19.       To the clear liquid from Step #18, add 6 M Nitric acid (HNO3), drop by drop until the solution is acidic to litmus.  Do not insert the litmus paper.  Use your stirring rod to stir and then touch the wet rod to the litmus.  When acidic, the blue turns to red.  Then add 2 drops of Silver Nitrate (AgNO3) and a white precipitate confirms the presence of CHLORIDE ION.  No ppt indicates of absence of Cl- contamination.


20.       To the white solid from Step #18, add 1 ml (about 20 drops) of 6 M Hydrochloric Acid (HCl).  Look for immediate fizzing or bubbling.  The formation of gaseous Carbon Dioxide confirms the presence of CARBONATE ION.  If a precipitate remains after stirring, centrifuge and decant the clear liquid into a clean test tube.  No fizzing indicates the ABSENCE of Carbonate.  Another way to test for CO3-2 is to take a small sample of original test solution or unknown, add HCl and check for fizzing.

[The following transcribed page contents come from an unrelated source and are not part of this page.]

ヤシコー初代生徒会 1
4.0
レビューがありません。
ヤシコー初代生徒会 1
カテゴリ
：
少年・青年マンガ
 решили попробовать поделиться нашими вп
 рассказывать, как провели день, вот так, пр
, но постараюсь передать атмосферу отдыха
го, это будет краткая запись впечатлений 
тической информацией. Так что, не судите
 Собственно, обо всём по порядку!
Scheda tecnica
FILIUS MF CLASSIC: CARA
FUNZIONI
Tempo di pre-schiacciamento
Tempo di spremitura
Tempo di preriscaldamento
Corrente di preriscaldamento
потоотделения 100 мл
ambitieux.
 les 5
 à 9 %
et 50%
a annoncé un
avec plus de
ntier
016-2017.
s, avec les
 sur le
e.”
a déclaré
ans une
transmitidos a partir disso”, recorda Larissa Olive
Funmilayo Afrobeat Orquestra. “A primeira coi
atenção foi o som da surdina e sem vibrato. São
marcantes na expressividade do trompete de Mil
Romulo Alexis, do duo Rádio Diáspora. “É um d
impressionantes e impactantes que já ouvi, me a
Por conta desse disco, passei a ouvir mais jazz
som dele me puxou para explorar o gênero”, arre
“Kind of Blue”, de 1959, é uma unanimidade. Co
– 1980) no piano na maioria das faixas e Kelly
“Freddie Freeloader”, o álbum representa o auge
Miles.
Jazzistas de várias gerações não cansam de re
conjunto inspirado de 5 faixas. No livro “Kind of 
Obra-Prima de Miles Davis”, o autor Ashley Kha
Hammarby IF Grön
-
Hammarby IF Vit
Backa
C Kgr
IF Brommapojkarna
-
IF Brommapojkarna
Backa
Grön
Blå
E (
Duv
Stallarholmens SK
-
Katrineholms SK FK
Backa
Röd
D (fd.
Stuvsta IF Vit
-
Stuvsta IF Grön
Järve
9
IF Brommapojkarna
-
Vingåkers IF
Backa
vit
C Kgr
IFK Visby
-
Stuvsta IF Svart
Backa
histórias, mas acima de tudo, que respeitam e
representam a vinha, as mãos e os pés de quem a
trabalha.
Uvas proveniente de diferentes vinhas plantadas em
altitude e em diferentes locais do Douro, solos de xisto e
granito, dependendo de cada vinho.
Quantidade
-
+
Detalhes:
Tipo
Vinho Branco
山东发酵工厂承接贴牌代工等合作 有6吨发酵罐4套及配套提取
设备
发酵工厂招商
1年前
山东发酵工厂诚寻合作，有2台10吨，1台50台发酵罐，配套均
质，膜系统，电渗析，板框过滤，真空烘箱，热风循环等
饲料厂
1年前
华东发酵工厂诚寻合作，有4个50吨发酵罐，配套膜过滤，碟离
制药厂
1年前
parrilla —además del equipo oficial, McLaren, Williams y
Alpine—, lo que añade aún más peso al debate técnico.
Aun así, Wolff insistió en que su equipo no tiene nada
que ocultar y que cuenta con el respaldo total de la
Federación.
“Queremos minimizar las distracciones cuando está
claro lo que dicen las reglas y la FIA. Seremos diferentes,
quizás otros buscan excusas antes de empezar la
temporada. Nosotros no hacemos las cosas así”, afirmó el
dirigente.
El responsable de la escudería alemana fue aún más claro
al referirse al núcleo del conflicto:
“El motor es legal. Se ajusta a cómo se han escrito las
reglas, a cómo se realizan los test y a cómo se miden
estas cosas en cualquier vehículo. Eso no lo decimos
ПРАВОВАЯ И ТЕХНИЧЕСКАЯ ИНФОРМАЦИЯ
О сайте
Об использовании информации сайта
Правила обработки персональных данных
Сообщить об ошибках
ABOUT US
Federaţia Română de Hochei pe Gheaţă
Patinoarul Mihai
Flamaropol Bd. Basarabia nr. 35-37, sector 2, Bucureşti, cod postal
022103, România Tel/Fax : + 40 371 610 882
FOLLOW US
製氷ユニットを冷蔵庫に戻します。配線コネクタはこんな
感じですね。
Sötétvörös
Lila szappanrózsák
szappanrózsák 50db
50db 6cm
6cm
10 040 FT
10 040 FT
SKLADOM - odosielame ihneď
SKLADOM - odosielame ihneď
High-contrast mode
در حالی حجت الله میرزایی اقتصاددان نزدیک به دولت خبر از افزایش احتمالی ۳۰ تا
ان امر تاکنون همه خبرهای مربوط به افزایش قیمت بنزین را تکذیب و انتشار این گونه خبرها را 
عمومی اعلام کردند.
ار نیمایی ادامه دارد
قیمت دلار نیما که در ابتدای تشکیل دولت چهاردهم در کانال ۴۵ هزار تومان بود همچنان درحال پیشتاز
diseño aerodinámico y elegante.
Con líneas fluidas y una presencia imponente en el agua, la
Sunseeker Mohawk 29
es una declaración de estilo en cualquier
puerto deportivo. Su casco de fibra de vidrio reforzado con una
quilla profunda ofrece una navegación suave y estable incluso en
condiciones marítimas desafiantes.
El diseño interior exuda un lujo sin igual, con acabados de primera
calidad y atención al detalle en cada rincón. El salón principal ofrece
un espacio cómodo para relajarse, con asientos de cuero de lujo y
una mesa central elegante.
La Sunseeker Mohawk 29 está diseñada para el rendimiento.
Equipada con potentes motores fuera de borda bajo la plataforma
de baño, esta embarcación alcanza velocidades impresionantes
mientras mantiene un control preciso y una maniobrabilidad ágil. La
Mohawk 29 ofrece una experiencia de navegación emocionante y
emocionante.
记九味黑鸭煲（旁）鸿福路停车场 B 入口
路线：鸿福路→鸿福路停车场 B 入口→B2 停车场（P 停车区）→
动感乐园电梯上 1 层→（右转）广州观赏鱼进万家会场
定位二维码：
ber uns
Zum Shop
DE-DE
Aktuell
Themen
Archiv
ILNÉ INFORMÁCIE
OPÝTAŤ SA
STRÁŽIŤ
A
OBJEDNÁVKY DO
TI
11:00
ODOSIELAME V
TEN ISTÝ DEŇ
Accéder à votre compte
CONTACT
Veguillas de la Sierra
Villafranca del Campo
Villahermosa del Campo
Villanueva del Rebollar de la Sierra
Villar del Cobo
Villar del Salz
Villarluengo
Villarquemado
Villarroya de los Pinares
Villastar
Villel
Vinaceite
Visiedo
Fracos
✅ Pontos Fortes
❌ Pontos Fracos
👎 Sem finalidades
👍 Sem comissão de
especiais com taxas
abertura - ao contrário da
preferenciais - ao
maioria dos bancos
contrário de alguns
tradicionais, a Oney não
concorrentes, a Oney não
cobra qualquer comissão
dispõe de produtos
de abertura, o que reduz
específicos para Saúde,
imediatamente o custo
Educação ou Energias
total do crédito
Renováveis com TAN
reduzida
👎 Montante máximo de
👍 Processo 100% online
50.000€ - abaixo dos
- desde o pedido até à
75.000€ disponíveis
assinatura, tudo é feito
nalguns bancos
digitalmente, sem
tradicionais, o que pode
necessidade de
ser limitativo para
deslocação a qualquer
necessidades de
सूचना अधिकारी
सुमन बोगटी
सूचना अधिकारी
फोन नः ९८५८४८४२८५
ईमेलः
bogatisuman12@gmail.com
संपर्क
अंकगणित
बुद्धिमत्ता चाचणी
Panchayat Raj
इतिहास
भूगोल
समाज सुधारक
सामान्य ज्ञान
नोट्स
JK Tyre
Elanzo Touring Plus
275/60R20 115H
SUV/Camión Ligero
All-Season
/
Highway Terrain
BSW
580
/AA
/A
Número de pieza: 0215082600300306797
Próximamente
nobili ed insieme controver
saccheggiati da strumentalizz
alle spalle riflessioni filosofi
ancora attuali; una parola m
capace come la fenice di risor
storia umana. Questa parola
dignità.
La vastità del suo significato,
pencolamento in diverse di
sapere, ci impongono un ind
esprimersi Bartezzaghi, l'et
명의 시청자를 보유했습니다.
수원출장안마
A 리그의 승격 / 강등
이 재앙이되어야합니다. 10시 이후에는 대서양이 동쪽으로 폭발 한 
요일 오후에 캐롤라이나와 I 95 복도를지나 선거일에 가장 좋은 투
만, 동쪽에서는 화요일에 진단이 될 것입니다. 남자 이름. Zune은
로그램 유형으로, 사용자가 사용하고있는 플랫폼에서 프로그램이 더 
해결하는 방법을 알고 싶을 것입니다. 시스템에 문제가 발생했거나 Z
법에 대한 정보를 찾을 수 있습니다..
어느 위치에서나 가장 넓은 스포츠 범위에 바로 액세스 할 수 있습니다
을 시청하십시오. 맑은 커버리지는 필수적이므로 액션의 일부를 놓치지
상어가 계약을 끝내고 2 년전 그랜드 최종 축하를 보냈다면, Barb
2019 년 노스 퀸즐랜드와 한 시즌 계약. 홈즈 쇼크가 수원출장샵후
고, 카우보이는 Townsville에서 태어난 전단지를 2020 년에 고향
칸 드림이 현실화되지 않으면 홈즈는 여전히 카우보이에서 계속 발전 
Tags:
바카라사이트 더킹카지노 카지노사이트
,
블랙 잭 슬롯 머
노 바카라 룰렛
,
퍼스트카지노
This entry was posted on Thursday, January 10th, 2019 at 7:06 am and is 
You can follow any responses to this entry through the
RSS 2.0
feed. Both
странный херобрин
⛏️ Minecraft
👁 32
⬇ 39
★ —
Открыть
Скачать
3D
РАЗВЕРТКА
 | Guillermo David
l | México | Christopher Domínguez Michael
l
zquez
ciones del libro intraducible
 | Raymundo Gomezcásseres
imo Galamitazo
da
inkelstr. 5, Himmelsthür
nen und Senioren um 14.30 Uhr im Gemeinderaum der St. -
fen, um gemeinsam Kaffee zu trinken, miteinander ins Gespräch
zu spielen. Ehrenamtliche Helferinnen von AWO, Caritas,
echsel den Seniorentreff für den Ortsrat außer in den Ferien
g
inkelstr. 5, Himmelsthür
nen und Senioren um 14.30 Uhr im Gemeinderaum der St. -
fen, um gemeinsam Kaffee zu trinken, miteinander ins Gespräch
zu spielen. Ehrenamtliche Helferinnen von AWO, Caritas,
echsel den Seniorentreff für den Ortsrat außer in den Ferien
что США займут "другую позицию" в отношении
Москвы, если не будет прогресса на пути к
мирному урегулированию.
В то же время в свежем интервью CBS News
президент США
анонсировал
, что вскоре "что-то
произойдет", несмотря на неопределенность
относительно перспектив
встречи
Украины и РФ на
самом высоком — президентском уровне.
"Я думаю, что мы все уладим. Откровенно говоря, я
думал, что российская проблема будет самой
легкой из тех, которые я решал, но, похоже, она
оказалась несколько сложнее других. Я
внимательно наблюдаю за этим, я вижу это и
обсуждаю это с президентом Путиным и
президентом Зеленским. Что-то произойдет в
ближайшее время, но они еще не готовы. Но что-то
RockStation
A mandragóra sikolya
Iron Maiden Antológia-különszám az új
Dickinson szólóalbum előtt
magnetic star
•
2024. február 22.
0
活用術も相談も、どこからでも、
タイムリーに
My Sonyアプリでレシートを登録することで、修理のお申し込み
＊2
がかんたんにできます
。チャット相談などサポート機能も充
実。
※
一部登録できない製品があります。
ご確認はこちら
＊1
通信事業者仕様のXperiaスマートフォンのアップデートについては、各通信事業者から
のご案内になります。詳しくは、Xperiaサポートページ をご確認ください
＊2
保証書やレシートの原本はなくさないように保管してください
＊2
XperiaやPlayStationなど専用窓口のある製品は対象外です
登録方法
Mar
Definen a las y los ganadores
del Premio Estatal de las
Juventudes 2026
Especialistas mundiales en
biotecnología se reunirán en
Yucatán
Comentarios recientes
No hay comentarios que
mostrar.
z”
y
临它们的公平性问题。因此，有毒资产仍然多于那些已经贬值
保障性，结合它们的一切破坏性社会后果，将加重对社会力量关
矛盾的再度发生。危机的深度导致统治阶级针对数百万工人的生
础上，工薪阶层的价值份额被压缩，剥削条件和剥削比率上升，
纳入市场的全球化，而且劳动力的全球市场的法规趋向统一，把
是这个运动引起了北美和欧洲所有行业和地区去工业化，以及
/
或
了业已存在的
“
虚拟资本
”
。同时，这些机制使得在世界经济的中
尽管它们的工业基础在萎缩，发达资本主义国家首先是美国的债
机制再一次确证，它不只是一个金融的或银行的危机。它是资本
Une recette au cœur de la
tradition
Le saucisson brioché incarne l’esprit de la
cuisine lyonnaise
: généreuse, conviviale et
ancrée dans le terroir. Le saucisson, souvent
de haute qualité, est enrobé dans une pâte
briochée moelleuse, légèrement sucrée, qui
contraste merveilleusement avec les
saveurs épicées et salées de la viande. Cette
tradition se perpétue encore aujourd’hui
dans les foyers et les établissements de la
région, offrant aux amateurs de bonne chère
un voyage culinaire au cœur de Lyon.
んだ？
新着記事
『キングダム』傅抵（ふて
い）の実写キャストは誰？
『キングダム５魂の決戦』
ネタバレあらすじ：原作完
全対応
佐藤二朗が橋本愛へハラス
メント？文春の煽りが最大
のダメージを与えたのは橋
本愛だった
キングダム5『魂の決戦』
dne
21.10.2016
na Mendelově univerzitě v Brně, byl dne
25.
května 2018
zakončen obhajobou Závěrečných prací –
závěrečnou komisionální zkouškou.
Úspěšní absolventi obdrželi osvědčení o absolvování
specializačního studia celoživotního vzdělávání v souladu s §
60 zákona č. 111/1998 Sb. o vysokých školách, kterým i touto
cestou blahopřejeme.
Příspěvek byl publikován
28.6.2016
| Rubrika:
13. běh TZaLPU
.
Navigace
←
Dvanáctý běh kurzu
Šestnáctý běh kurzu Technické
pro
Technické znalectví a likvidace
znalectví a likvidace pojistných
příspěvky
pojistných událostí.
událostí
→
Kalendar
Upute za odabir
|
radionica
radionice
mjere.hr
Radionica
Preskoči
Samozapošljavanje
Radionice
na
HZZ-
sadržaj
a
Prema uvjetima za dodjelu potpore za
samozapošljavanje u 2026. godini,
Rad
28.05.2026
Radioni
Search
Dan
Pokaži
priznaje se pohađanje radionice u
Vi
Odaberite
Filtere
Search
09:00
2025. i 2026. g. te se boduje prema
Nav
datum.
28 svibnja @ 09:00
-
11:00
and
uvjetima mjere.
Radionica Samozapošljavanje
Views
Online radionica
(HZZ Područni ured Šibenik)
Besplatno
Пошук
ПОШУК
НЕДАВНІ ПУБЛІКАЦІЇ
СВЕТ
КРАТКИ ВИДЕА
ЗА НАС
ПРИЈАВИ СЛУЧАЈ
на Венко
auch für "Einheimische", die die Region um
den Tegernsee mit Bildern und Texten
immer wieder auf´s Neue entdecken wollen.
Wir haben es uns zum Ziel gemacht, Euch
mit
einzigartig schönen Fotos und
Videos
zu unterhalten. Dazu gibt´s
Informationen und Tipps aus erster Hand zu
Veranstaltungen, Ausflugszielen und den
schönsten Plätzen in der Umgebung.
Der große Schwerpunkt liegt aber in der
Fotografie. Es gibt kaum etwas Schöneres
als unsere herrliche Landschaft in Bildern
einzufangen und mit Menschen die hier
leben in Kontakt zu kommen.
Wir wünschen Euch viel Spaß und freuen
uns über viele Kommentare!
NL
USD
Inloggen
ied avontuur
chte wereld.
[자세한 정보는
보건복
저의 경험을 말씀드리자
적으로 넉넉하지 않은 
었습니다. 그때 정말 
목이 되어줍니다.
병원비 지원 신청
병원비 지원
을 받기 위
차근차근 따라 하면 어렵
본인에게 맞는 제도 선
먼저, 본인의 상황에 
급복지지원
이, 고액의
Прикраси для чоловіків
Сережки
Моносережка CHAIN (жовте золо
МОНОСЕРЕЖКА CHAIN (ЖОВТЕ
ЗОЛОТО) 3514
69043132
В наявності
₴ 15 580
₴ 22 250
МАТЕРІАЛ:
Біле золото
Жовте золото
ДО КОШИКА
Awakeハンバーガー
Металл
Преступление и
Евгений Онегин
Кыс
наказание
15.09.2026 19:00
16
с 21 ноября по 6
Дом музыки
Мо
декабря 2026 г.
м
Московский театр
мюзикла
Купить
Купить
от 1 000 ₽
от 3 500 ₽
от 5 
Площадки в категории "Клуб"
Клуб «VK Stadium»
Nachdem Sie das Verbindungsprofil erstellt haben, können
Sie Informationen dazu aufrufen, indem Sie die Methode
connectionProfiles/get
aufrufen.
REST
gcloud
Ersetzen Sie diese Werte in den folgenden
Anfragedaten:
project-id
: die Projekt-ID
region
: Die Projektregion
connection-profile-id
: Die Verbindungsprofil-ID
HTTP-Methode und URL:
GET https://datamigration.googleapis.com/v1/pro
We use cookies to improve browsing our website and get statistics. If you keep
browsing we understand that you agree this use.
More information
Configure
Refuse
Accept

21.       To the Precipitate from Step #20 add about half a test tube of deionized water to check to see if the precipitate dissolves.  If it does not dissolve, the Sulfate ion, SO4-2, is present.  Absence of a precipitate at the end of Step #20, or at this point, indicates the absence of Sulfate.


22.       To the clear liquid from Step #20, add about 2 ml (20 drops) of Ammonium Molybdate ((NH4)2MoO4) solution.  A yellow precipitate confirms the presence of PHOSPHATE, PO4-3.  Absence of a yellow precipitate indicates the absence of phosphate.  Since the yellow precipitate is sometimes slow in forming, the solution should be observed again after 5 or 10 minutes.


23.       Obtain from the Stockroom in a clean test tube an Unknown Anion Solution which may contain any or all four of the test Anions.  Repeat Procedures #16 through #22 using 20 drops of the unknown.  Record your results and report to the instructor for a grade when you have made your analysis of the presence or absence of each of the anions: CHLORIDE, CARBONATE, SULFATE and PHOSPHATE.